Il Drake deve fronteggiare anche una crisi matrimoniale, una relazione parallela con l’amante e, soprattutto, deve mettere in sicurezza il suo tesoro: l’azienda che porta il suo nome. Per rilanciare le vetture di Maranello c’è una sola strada, che è quella che porta alla vittoria nelle competizioni. L’obiettivo prioritario si chiama trionfare alla Mille Miglia. Gli appassionati di automobilismo sanno senz’altro che Taruffi riuscirà a portare la Ferrari sul gradino più alto del podio, ma a caro prezzo.
Ferrari, un film intenso
Nei mesi scorsi il film diretto da Michael Mann è entrato nel vortice delle polemiche, innescate da Pier Francesco Favino, il quale si interrogava sul perché la produzione hollywoodiana non avesse scelto neppure un attore italiano per raccontare le vicende di una delle leggende più solide dello Stivale. Archiviato questo dissidio, il lungometraggio americano ha trionfato al Festival di Venezia, anche grazie alla prova attoriale di Adam Driver, invecchiato con un efficace make up per assomigliare al Ferrari sessantenne, convincente specialmente nelle movenze, nelle espressioni facciali, nel tono duro e nel cinismo. Valida anche Penelope Cruz nei panni della moglie, Laura, sconvolta dalla prematura perdita del primogenito e rassegnata all’infedeltà del marito.

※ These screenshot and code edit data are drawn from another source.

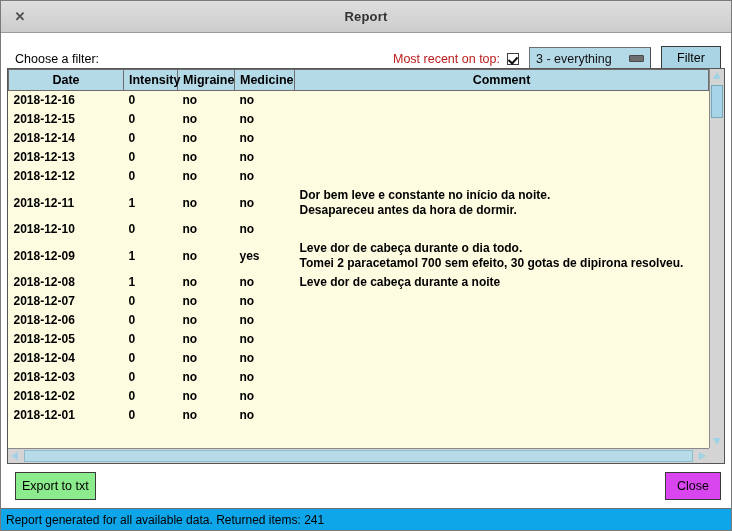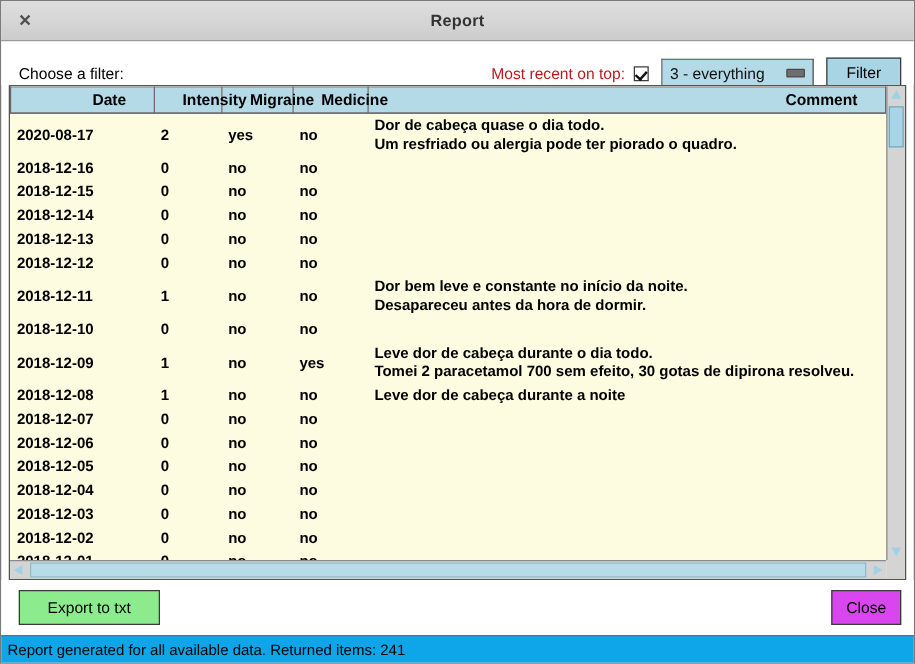--- a/index.html
+++ b/index.html
@@ -167,22 +167,22 @@
     border-collapse: collapse;
     width: 100%;
     table-layout: fixed;
   }
   table.grid thead th {
     background: #b4dae8;
     border: 1px solid #6d6d6d;
     font-size: 12.5px;
     font-weight: bold;
     color: #000;
-    text-align: right;
-    padding: 3px 22px;
+    text-align: center;
+    padding: 3px 5px;
     height: 18px;
     box-sizing: border-box;
   }
   table.grid tbody td {
     font-size: 12px;
     font-weight: bold;
     color: #000;
     padding: 2px 5px;
     vertical-align: middle;
     background: #fdfbe0;
@@ -282,21 +282,21 @@
     height: 44px;
     background: #ffffff;
     display: flex;
     align-items: center;
     padding: 0 10px 0 14px;
     box-sizing: border-box;
   }
   #buttonbar .spacer { flex: 1 1 auto; }
   .btn-export {
     height: 28px;
-    padding: 0 22px;
+    padding: 0 6px;
     line-height: 26px;
     background: #8ceb8c;
   }
   .btn-close {
     width: 56px;
     height: 28px;
     line-height: 26px;
     background: #d946ef;
   }
 
@@ -350,28 +350,20 @@
           <tr>
             <th>Date</th>
             <th>Intensity</th>
             <th>Migraine</th>
             <th>Medicine</th>
             <th>Comment</th>
           </tr>
         </thead>
         <tbody id="tbody">
             <tr>
-              <td class="c-date">2020-08-17</td>
-              <td class="c-int">2</td>
-              <td class="c-mig">yes</td>
-              <td class="c-med">no</td>
-              <td class="c-com">Dor de cabeça quase o dia todo.
-Um resfriado ou alergia pode ter piorado o quadro.</td>
-            </tr>
-            <tr>
               <td class="c-date">2018-12-16</td>
               <td class="c-int">0</td>
               <td class="c-mig">no</td>
               <td class="c-med">no</td>
               <td class="c-com"></td>
             </tr>
             <tr>
               <td class="c-date">2018-12-15</td>
               <td class="c-int">0</td>
               <td class="c-mig">no</td>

La pellicola, poi, può contare sulla supervisione e la consulenza diretta di Piero Ferrari, secondogenito del Drake, che ha permesso di limitare le classiche licenze storiche all’americana che, in questo caso, sono ridotte all’osso. Solo in pochi frangenti vengono prese delle libertà per fini di trama. Infine, le riprese di gara, l’accuratezza delle automobili, la riproduzioni dei costumi e le ambientazioni dell’Italia dell’epoca sono molto fedeli e potrebbero accontentare anche il più esigente degli appassionati. Dunque, non resta altro che mettersi comodi e scoprire le vicende dietro all’uomo che è diventato leggenda.